Lunch adjacent to the river and in the sunshine was rather hot and very pleasant and then we drove eastwards. We parked up and walked along the tree lined road to find another SPOTTED FLYCATCHER whilst BLACKCAPS sang from the Alder trees.
Reaching the more open hillsides, we checked out bushes and scrub and found a cracking male WHINCHAT which perched up before flying off. We then headed off for a welcome drink which again was wonderful in the sunshine.
It was then time to head to the coast and our rendezvous for an evening boat trip to Coquet Island. Unfortunately by now, the cloud has built up from the west and a few drops of rain started to fall as we birded along the coast.
OYSTERCATCHERS and COMMON EIDER fed along the shoreline and a CURLEW probed for food in a rock pool. The rain fell heavier as we parked up and we felt the trip would be cancelled. A phone call was made to the skipper and he was happy to go ahead so we donned waterproofs and met on the quay.
We headed off at 6.30pm with rain falling steadily but luckily sea conditions were still. As we neared the island lots of PUFFINS were seen and eventually we picked up our first ROSEATE TERN on the beach. With some careful manoeuvring from the skipper, we managed to get close in and get stunning views of up to 10 birds.
FULMAR, COMMON, SANDWICH and ARCTIC TERNS were seen also and as we enjoyed the terns the rain stopped briefly. It was then time to head back and as we neared the harbour we were surprised to find four female GOOSANDER close-by.
It was time to head back to Seahouses where we dumped our gear and headed straight in for dinner which was very welcome after the sea air!
Monday 27th June 2016
The day was bright and sunny although the wind was stronger but thankfully the rain had passed through overnight.
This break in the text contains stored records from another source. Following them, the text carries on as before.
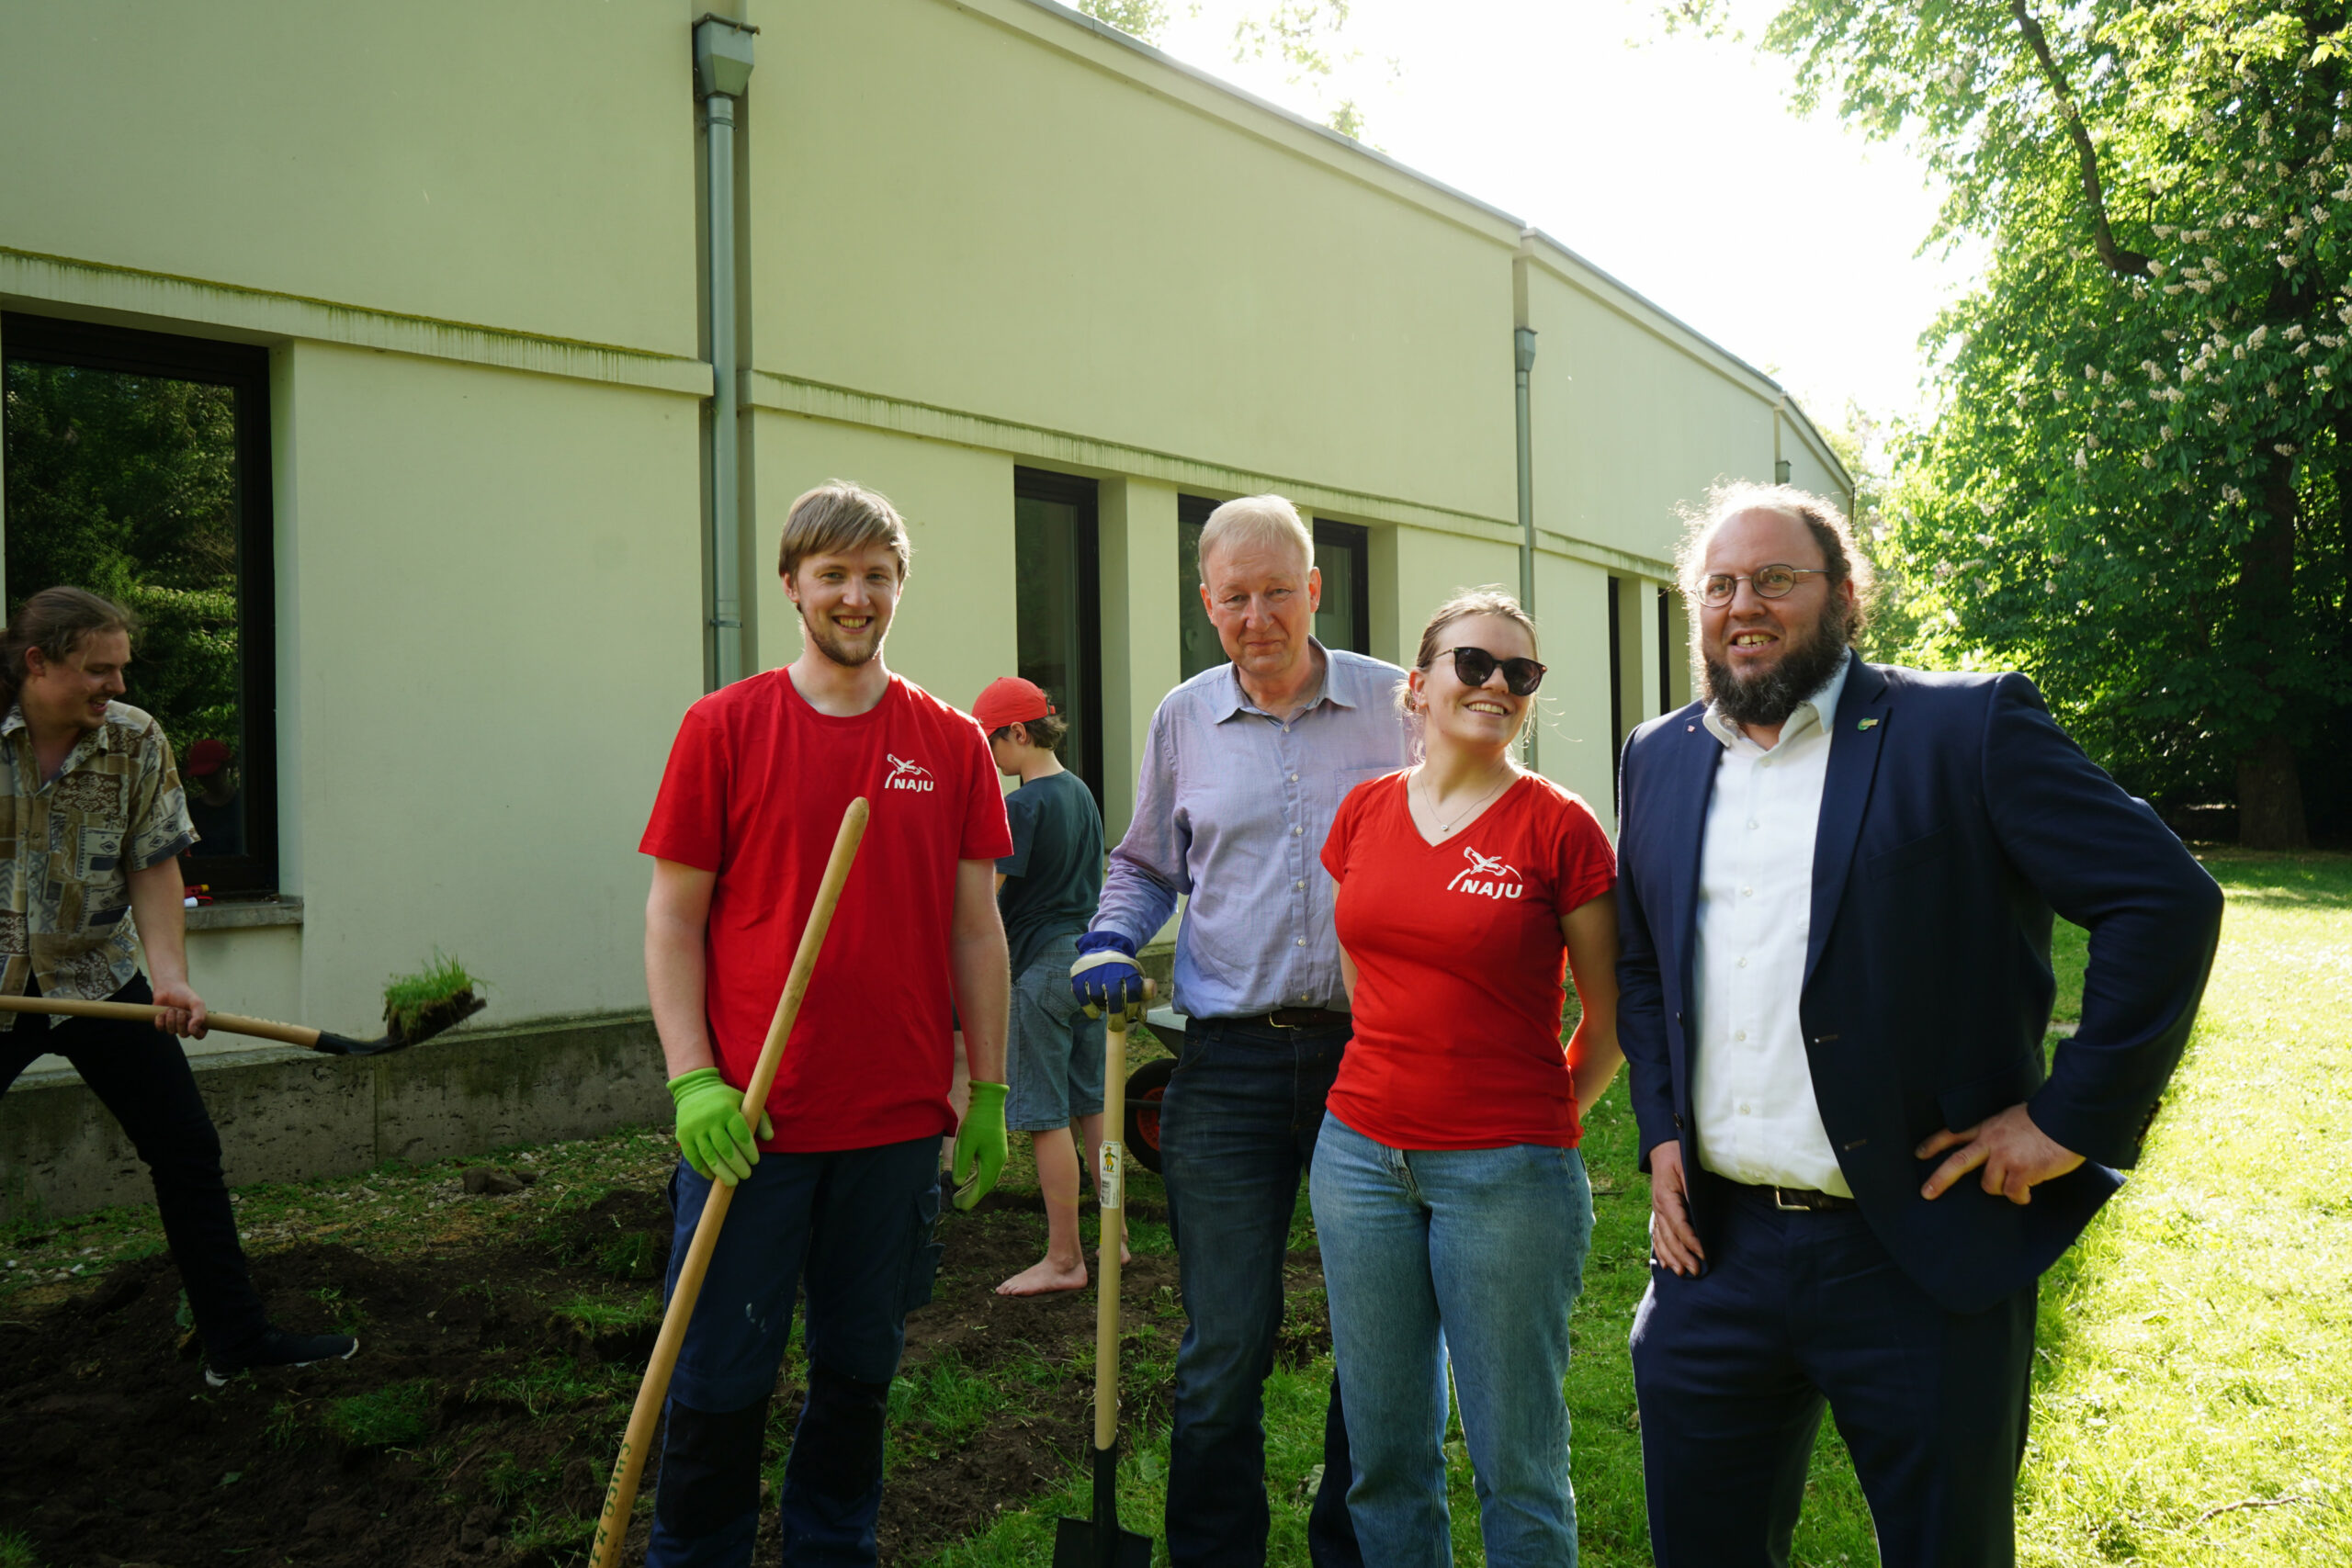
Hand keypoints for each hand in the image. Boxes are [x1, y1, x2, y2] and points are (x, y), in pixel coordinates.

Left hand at [150, 978, 208, 1038]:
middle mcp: (186, 1026)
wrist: (168, 988)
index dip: (196, 1031)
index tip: (191, 1021)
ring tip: (171, 1008)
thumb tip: (192, 1031)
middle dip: (180, 1021)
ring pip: (171, 1031)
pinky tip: (162, 1012)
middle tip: (180, 1010)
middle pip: (184, 1034)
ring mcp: (173, 1026)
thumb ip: (199, 1016)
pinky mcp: (162, 1024)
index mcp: (197, 1022)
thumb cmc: (185, 995)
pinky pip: (160, 1028)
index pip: (199, 1035)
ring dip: (170, 1018)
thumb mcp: (197, 1003)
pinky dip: (160, 1019)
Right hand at [668, 1067, 772, 1185]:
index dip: (749, 1151)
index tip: (755, 1161)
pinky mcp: (683, 1136)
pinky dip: (704, 1170)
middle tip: (746, 1175)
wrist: (694, 1089)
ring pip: (710, 1156)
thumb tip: (769, 1137)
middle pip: (726, 1149)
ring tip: (733, 1182)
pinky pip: (694, 1158)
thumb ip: (759, 1118)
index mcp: (727, 1109)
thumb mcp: (744, 1101)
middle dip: (738, 1165)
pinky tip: (713, 1177)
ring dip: (722, 1172)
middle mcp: (709, 1119)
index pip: (741, 1135)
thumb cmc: (726, 1099)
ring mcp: (695, 1129)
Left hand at [952, 1081, 1008, 1209]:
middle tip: (957, 1205)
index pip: (982, 1186)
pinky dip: (977, 1177)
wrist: (989, 1102)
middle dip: (972, 1195)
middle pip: (985, 1184)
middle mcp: (999, 1160)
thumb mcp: (966, 1143)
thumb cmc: (977, 1122)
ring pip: (986, 1177)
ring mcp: (998, 1155)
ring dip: (974, 1187)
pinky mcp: (995, 1149)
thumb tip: (958, 1182)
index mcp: (993, 1161)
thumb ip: (962, 1163)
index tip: (960, 1208)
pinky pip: (986, 1169)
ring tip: (960, 1196)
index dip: (971, 1198)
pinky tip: (969, 1181)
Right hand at [1070, 933, 1145, 1022]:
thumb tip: (1142, 1017)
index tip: (1129, 1016)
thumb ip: (1143, 995)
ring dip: (1102, 1008)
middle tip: (1117, 1027)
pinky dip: (1089, 1009)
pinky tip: (1095, 1013)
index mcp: (1129, 970)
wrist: (1101, 949)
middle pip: (1114, 998)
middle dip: (1116, 1017)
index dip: (1132, 1010)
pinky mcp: (1078, 976)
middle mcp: (1111, 969)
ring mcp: (1093, 971)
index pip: (1132, 995)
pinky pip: (1083, 998)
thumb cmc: (1122, 970)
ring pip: (1097, 998)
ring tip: (1106, 1005)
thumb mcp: (1136, 977)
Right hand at [1646, 1138, 1704, 1276]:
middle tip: (1695, 1271)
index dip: (1691, 1242)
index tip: (1703, 1255)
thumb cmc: (1677, 1157)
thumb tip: (1698, 1213)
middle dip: (1682, 1256)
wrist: (1662, 1147)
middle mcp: (1658, 1207)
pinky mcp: (1658, 1211)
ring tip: (1680, 1273)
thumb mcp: (1687, 1170)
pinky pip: (1656, 1234)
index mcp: (1665, 1198)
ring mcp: (1656, 1210)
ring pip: (1661, 1239)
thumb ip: (1692, 1192)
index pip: (1679, 1226)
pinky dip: (1660, 1250)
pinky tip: (1664, 1263)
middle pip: (1669, 1238)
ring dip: (1670, 1257)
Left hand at [1917, 1103, 2083, 1204]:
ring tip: (2017, 1184)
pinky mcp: (2023, 1171)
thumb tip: (1995, 1151)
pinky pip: (2014, 1194)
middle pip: (1957, 1163)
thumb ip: (1999, 1133)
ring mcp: (2005, 1157)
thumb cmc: (2045, 1118)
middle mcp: (1991, 1142)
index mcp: (1988, 1127)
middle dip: (1939, 1180)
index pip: (1954, 1134)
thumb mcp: (2012, 1118)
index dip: (1935, 1144)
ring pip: (1990, 1186)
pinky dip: (2020, 1197)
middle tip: (1926, 1193)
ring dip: (2002, 1189)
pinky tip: (2028, 1193)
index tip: (1919, 1153)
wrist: (2066, 1118)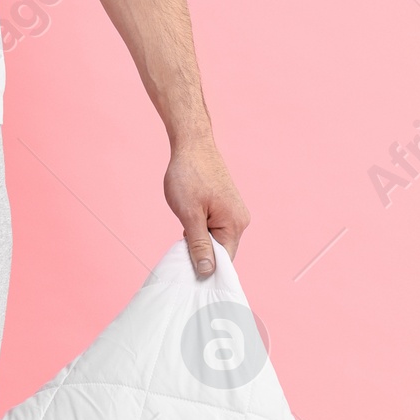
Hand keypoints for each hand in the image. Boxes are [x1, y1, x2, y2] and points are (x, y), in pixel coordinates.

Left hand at [164, 134, 249, 275]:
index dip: (206, 270)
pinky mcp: (226, 206)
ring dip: (199, 241)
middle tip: (179, 252)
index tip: (187, 275)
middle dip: (201, 254)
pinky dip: (200, 231)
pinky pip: (214, 228)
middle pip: (221, 252)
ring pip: (215, 239)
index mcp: (235, 224)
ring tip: (183, 232)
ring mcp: (234, 212)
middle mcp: (240, 220)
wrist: (192, 145)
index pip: (224, 261)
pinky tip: (187, 223)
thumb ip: (199, 245)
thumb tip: (206, 271)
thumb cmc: (189, 176)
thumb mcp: (189, 215)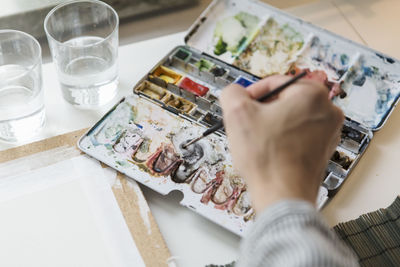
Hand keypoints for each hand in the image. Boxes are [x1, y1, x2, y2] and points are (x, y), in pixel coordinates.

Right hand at [220, 75, 343, 212]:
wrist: (282, 196)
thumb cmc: (267, 158)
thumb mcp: (237, 113)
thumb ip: (232, 92)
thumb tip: (235, 93)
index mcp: (312, 94)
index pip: (274, 83)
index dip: (251, 94)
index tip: (242, 106)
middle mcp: (328, 111)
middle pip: (283, 101)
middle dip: (262, 111)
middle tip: (248, 124)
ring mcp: (329, 133)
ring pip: (290, 119)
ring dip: (271, 126)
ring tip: (258, 141)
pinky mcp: (323, 151)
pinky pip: (297, 136)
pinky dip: (281, 140)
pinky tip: (269, 152)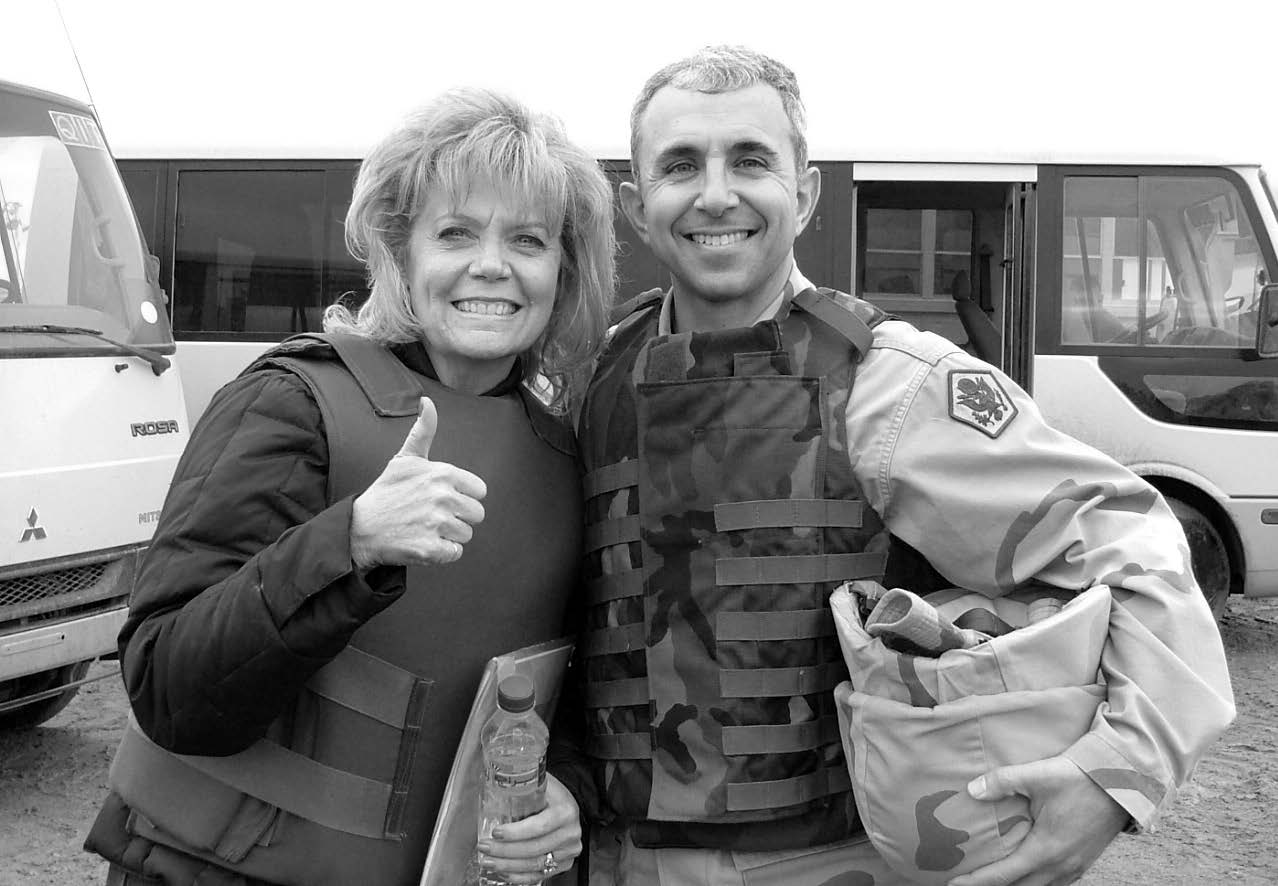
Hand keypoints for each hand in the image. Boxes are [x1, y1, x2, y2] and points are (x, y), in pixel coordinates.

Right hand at [349, 396, 486, 568]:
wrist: (359, 528)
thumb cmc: (386, 493)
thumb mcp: (404, 458)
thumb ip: (423, 431)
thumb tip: (428, 402)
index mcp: (442, 473)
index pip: (480, 491)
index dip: (463, 496)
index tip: (442, 498)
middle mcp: (442, 497)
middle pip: (477, 514)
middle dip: (458, 517)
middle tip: (432, 515)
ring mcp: (437, 524)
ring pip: (466, 535)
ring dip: (449, 535)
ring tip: (425, 528)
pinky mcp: (431, 549)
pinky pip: (455, 553)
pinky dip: (442, 553)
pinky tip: (423, 542)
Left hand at [477, 775, 581, 883]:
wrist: (566, 803)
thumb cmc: (550, 792)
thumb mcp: (540, 782)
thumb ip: (522, 784)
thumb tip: (494, 781)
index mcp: (565, 811)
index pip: (539, 826)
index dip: (515, 832)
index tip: (496, 832)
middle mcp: (570, 833)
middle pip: (535, 848)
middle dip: (505, 851)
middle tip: (485, 848)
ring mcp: (569, 850)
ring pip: (536, 864)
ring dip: (508, 866)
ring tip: (489, 862)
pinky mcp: (565, 863)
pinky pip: (541, 874)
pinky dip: (520, 876)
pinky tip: (504, 872)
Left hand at [949, 755, 1128, 885]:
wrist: (1123, 781)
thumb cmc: (1079, 778)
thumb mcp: (1037, 774)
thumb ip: (1002, 782)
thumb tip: (972, 790)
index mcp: (1046, 850)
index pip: (1003, 875)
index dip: (976, 882)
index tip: (953, 884)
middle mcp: (1060, 866)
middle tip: (967, 883)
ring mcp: (1074, 867)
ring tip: (992, 879)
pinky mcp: (1083, 862)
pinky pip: (1055, 883)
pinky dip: (1035, 882)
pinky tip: (1025, 873)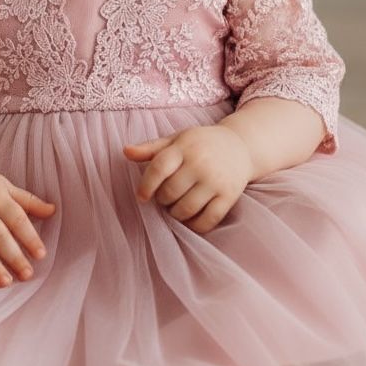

After breakfast we said our goodbyes to Seahouses and began the first part of our journey home. We stopped off at Wansbeck Estuary to look for a Bonaparte's Gull that had recently taken up residence. On arrival, we found a few BLACK-HEADED GULLS plus COMMON TERNS, MUTE SWAN and GREY HERONS feeding on the dropping tide.
Despite a thorough search, we could not find our target, although just as we were about to leave, Steve spotted a gull flying westwards which landed out on the mud. We got it in our scopes and it was the BONAPARTE'S GULL!
We enjoyed good views of this North American visitor and picked out all the relevant ID features before wandering back up to the van.
It was then time to head for home and along the way we saw many COMMON BUZZARDS, KESTRELS and a few RED KITES.
We arrived back mid- evening after what had been a superb tour with great birds, great locations and a lovely bunch of customers!